Believe. It’s a powerful word, commonly used. It’s on bumper stickers, coffee mugs and signs over doorways. I like seeing the sign over a doorway because belief is a doorway. In this week’s gospel, Jesus says it is the doorway to heaven.* He points to the complexity by beginning with the prerequisite of seeing, then believing, and then changing.  

In my experience, the believing part is the simplest part, but openness to seeing the truth of an alternate reality is the prerequisite and it is not easy.  It requires an open, undefended will. There are many obstacles and resistances to such openness, and they are formed throughout life. Layers form through years of education, culture, wounds. Yet once truth is seen, openness to seeing can create new roots that break through all those layers. 

When the Pharisees question Jesus about where his authority comes from, he doesn’t give a quick answer. He tells a parable about two sons and their choices for seeing, believing, and changing. I’m sure he was hoping everyone would be open to seeing the truth, and joining the great adventure of new life. 

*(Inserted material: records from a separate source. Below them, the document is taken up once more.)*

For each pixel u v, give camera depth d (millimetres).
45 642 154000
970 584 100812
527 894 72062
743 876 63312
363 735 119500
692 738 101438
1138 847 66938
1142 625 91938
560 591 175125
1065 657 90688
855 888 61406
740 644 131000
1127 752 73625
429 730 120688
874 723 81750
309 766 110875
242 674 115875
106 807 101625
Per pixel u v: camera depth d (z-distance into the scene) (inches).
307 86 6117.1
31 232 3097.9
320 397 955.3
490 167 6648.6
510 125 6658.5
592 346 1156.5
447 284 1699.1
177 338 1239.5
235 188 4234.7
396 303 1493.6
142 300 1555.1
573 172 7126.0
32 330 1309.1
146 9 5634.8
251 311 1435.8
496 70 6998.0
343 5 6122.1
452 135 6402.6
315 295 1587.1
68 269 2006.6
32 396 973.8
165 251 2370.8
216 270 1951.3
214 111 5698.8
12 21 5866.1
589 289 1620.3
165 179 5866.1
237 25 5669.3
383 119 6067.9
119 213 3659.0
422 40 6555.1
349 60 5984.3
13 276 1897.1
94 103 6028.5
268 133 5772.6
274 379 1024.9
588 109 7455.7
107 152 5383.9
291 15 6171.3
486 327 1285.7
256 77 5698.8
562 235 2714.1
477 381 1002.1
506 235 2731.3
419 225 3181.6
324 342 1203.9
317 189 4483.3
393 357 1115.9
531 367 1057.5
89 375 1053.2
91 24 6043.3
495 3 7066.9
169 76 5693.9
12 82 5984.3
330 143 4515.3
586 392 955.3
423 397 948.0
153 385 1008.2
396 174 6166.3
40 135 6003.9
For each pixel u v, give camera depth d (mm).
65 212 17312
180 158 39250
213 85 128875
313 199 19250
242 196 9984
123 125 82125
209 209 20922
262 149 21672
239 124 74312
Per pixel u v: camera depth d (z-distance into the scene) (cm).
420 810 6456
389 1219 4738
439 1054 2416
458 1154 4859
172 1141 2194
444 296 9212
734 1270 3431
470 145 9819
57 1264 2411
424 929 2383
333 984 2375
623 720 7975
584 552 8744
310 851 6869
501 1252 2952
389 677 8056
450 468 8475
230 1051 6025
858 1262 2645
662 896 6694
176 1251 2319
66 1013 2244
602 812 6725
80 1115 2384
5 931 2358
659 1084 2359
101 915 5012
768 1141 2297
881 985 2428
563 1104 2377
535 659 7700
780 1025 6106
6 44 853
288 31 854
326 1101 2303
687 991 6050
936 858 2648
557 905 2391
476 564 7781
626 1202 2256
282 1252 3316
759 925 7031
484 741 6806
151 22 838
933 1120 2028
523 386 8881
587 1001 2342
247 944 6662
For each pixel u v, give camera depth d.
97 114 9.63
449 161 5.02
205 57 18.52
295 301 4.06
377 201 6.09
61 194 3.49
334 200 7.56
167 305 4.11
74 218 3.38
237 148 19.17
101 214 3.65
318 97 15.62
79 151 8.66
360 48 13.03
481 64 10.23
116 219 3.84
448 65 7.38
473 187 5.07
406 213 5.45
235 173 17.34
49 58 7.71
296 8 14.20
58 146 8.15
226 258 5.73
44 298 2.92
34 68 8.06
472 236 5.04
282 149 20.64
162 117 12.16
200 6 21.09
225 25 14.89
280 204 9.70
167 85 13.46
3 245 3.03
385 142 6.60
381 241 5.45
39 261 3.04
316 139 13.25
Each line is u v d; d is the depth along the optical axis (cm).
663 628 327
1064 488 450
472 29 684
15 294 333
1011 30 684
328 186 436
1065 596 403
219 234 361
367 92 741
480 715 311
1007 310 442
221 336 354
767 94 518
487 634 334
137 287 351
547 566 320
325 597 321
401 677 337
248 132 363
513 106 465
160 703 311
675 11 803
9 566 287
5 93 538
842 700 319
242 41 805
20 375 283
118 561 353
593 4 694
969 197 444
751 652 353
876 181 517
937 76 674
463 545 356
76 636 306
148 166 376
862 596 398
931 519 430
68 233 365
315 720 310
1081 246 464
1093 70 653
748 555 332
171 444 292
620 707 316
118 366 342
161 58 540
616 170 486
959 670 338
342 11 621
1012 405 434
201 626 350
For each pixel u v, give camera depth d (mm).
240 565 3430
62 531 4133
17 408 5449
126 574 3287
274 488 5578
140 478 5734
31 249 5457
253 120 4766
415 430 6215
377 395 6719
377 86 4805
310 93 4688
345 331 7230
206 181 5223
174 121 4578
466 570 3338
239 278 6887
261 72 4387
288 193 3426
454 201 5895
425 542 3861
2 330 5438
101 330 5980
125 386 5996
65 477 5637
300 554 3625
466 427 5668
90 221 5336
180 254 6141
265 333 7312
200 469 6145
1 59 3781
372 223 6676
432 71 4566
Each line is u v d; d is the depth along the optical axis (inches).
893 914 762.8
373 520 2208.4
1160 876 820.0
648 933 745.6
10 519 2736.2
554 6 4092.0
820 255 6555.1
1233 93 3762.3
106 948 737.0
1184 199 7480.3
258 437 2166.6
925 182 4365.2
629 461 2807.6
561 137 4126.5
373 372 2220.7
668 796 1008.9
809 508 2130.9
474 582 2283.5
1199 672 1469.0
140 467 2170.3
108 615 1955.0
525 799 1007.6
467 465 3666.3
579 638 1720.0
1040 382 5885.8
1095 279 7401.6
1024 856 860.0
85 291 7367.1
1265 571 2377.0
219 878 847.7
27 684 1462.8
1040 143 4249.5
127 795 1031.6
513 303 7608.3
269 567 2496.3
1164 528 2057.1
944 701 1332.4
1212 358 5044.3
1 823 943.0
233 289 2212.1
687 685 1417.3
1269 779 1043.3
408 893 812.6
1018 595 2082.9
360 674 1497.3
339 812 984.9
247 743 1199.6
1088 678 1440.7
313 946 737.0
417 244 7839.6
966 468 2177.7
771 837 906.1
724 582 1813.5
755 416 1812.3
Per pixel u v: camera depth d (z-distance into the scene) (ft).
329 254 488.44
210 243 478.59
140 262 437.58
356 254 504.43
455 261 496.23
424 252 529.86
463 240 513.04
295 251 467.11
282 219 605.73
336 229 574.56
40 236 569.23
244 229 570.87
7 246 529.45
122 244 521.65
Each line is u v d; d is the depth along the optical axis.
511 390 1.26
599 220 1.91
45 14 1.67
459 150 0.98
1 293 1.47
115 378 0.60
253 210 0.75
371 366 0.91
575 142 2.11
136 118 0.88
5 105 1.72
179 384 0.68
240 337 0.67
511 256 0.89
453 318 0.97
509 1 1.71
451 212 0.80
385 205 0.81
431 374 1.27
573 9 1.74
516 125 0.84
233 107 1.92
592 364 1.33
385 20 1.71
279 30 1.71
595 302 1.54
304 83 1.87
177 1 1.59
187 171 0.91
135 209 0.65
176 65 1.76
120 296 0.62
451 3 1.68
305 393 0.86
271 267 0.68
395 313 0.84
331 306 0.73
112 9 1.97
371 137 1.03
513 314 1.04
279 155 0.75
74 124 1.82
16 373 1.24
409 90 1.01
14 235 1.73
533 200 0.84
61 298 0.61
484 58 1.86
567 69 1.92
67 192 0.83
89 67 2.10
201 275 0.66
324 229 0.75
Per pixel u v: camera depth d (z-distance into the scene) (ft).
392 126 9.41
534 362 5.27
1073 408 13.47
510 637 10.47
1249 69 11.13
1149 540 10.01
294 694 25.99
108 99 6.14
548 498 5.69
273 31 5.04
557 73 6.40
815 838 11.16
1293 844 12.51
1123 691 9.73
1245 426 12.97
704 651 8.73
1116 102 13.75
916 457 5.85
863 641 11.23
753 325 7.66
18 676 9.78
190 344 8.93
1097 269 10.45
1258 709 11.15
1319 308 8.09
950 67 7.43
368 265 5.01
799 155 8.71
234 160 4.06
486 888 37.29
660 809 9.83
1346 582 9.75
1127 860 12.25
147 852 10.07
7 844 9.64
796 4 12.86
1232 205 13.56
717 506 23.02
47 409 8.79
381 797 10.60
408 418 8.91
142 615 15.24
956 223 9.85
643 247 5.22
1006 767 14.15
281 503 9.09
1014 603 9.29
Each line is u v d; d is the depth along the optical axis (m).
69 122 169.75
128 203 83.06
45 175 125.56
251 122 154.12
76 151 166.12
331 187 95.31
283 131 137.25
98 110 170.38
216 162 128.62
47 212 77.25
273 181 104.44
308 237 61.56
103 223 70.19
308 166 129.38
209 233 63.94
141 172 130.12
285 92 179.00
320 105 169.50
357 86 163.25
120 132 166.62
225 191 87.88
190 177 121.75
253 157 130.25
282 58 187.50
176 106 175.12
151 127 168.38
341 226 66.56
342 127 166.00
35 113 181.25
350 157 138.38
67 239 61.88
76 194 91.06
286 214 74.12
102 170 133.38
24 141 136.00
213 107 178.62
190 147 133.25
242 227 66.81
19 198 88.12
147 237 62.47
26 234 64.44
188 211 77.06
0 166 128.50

Thomas Merton, the Trappist monk known for many spiritual writings, said “Eternity is a seed of fire whose sudden roots break barriers that make my heart an abyss,” — but willingness to receive that seed of fire is not a given. That change must be chosen, again and again. Belief deepens and reshapes everything over time as those choices become a posture of the mind-in-heart. In the spiritual life, this is named as ongoing transformation, evolving metanoia, expanding conversion.

  I do believe Jesus was the Christ. I depend on his Spirit and his teachings for guidance, wisdom, and strength. Yet, even after decades of being his follower on the way, I must keep looking, open to receiving. Rooted in belief, I am given empowerment to choose his authority over other authorities that live in and around me. Still, there is freedom to choose his authority or not. 

 Change, transformation… whatever word is used… is a lifelong process. 

Having said all that, it’s not too hard.  It’s an adventure of change filled with joy, because Jesus has the authority and his authority flows with everlasting peace and infinite love. It starts with belief.

-Ann Dean, Dayspring Church
  • What challenges Jesus’ authority in your life?
  • Who challenges your authority?

For Further Reflection

For just as the wind carries thousands of winged seeds, so each moment brings with it germs of spiritual vitality that come to rest imperceptibly in our minds and wills.  Most of these unnumbered seeds perish and are lost, because we are not prepared to receive them; for such seeds as these cannot spring up anywhere except in the good soil of freedom and desire… (so) If I were looking for God, every event and every moment would sow, in my will, seeds of divine life, that would spring up one day in a tremendous harvest.  If they would take root in my liberty and God’s will would grow from my freedom, I would become the love that God is, and my harvest would be God’s glory and my own joy.  And I would grow together with thousands and millions of other freedoms into the gold of one huge field praising God, loaded with increase.